Fantasy Football Today - fantasy football rankings, cheatsheets, and information
A Fantasy Football Community!

 Log In  | Sign Up  |  Contact      

2023 Player Outlooks: Carolina Panthers

By Hunter De Siver | 7/22/23 |

Bryce Young

QB Bryce Young

The Carolina Panthers selected Alabama quarterback Bryce Young with the first overall pick in the NFL Draft, hoping to find a new leader. Young won the Heisman Trophy in 2021, recording 4,872 passing yards and 47 touchdowns. He slightly digressed the following year due to a subpar (for Alabama) receiving corps, but still put up some of the best numbers in college football.

Unfortunately, Young will have to get used to subpar receivers on the Panthers as they don't have a true WR1. However, he has plenty of assets to turn things around in Carolina: pocket awareness, mobility, durability and, best of all, he’s as clutch as they come. Alabama teammate and current Detroit Lions receiver Jameson Williams discussed Young’s abilities when the lights are brightest. "If you were watching the game vs. Auburn, we were down 10-3, 40 seconds left," Williams said. "I would never say I’ve seen him rattled or intimidated by anything. I feel like he has the mindset that he knows he is going to get the job done."

Because he’s a rookie, Young’s fantasy football ranking is in the mid-20s among quarterbacks. This is a fair assessment due to the talent he has around him. However, his skills may not only make him stand out in Carolina, but may improve the receivers’ reputation as well. Until then, Young won’t be selected in redraft leagues, unless he’s taken in the last round.

RB Miles Sanders
(RB Rank – No. 15, 13.0 FPts/G)

Sanders was picked up by the Panthers this offseason after not getting re-signed by the Philadelphia Eagles. The 26-year-old is coming off his best season in the NFL, rushing for career highs in attempts (259), yards (1,269), touchdowns (11) and earned a trip to his first Pro Bowl.

The only reason Sanders didn’t reach the top-10 among running backs in fantasy football was due to his receiving numbers (20 receptions, 78 yards and zero touchdowns). Luckily for Sanders, the Panthers are known to create receiving backs.

Two-time Pro Bowler Christian McCaffrey was the heaviest contributor to the Panthers offense, as he got involved in both the run and air attack. However, McCaffrey was traded to the San Francisco 49ers midway through last season, leaving Sanders as the RB1.

Young is also a fan of the receiving back role as he often dumped the ball to Detroit Lions first-rounder Jahmyr Gibbs at Alabama last season. If Sanders can find a way to continue his elite rushing, but also incorporate some receptions, he’ll easily be a top-10 running back in fantasy football given his projected rushing volume. Until then, he’s an RB2 and will be drafted somewhere within rounds 4-6.

Rows in a dataset:
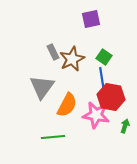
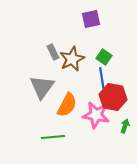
red hexagon: moved 2 px right
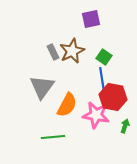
brown star: moved 8 px up
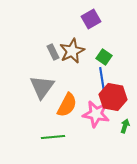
purple square: rotated 18 degrees counterclockwise
pink star: moved 1 px up
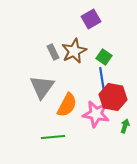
brown star: moved 2 px right
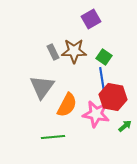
brown star: rotated 25 degrees clockwise
green arrow: rotated 32 degrees clockwise
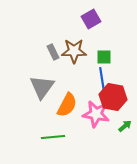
green square: rotated 35 degrees counterclockwise
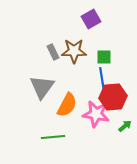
red hexagon: rotated 16 degrees counterclockwise
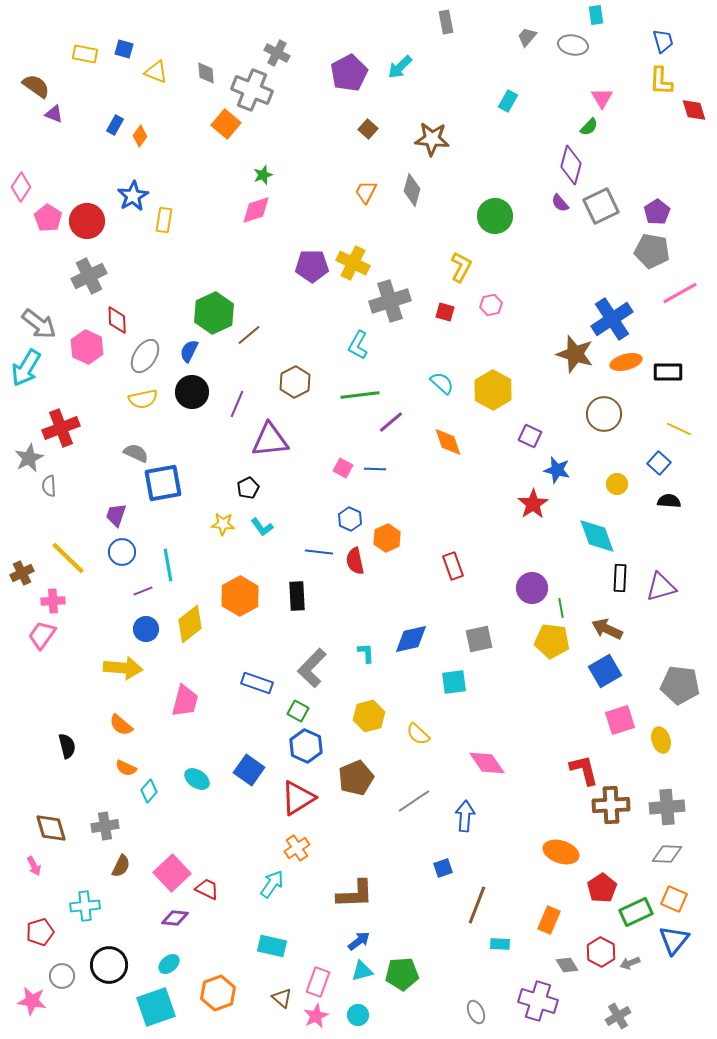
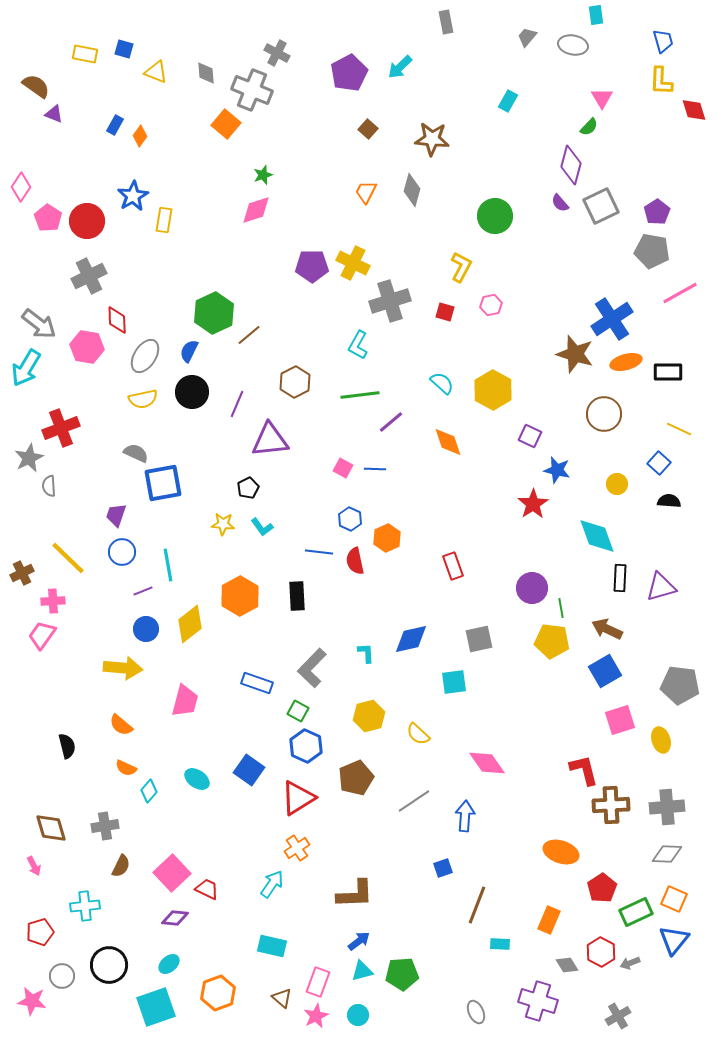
pink hexagon at (87, 347): rotated 16 degrees counterclockwise
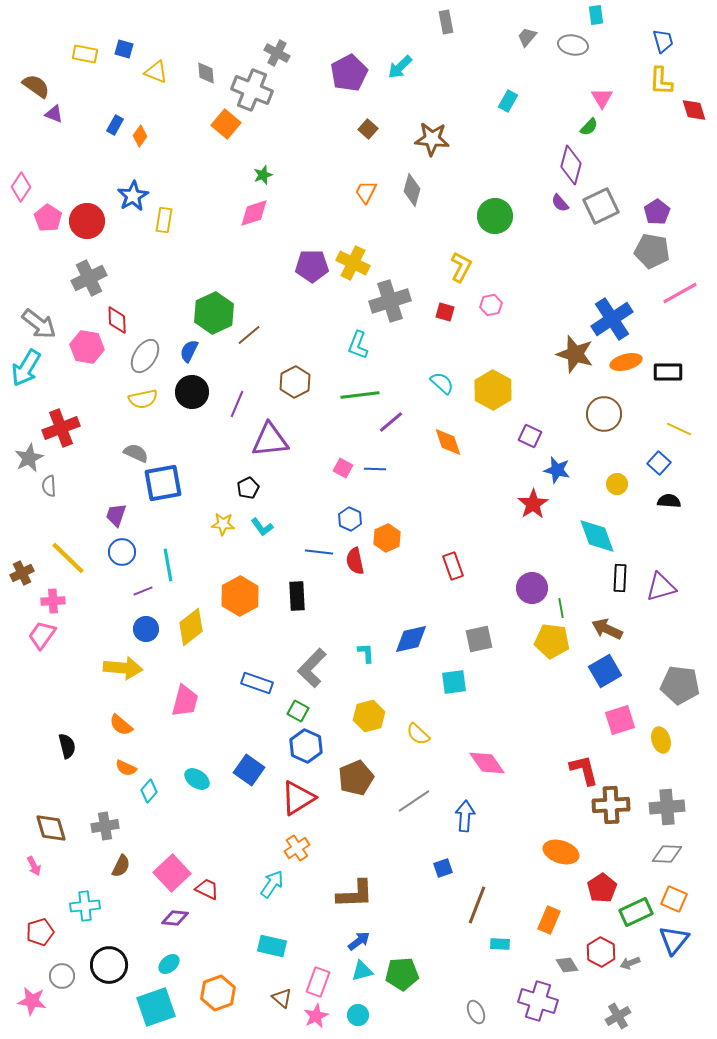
pink diamond at (256, 210): moved 2 px left, 3 px down
gray cross at (89, 276): moved 2 px down
cyan L-shape at (358, 345): rotated 8 degrees counterclockwise
yellow diamond at (190, 624): moved 1 px right, 3 px down
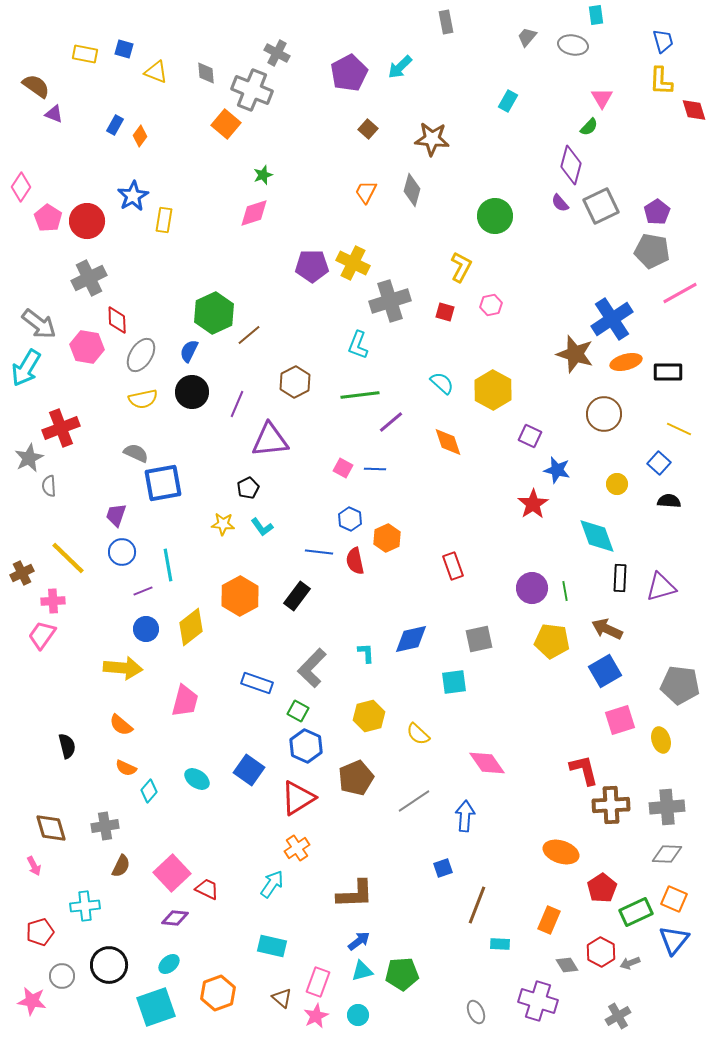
gray ellipse at (145, 356): moved 4 px left, 1 px up
black rectangle at (297, 596): rotated 40 degrees clockwise
green line at (561, 608): moved 4 px right, 17 px up
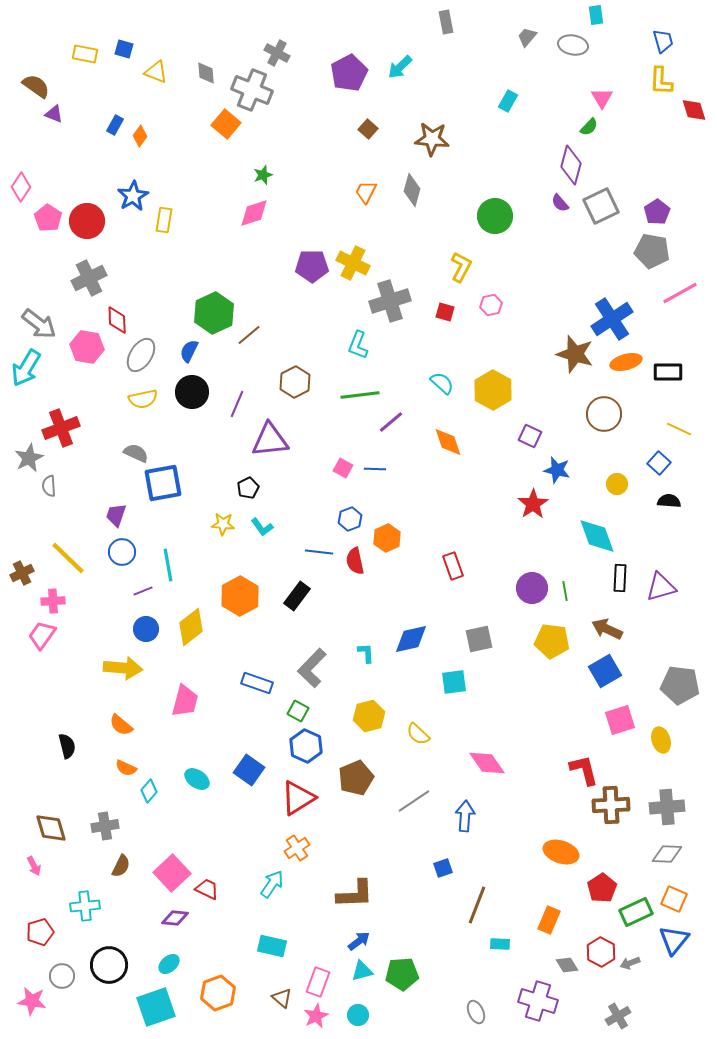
blue hexagon at (350, 519): rotated 15 degrees clockwise
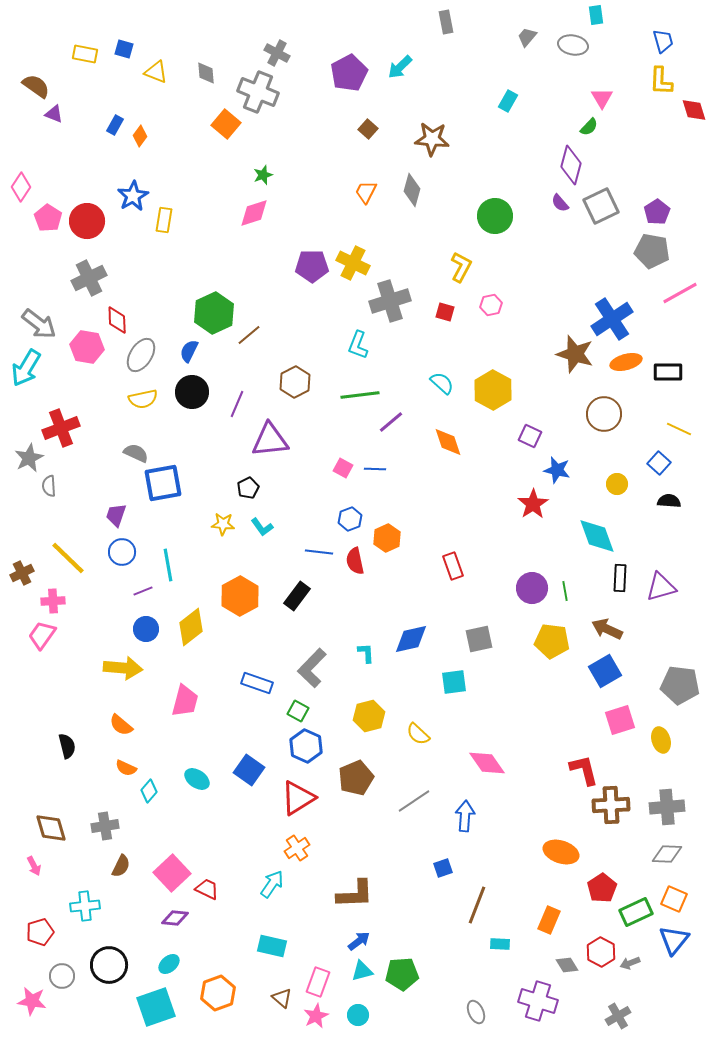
gray cross at (252, 90): moved 6 px right, 2 px down
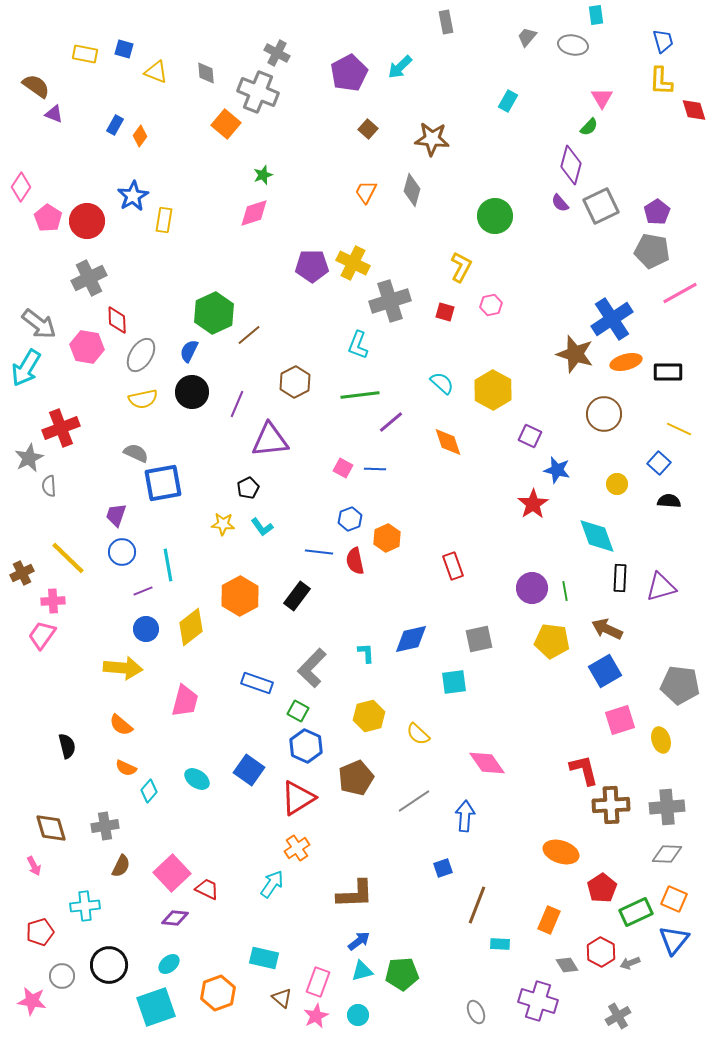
cyan rectangle at (272, 946): moved 8 px left, 12 px down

■ **TASK OBJECTIVE**:
In the Panthers player outlooks, write out everything from "The only reason" down to "create receiving backs." without changing a word.

■ **THE ANSWER**:
The only reason Sanders didn’t reach the top-10 among running backs in fantasy football was due to his receiving numbers (20 receptions, 78 yards and zero touchdowns). Luckily for Sanders, the Panthers are known to create receiving backs.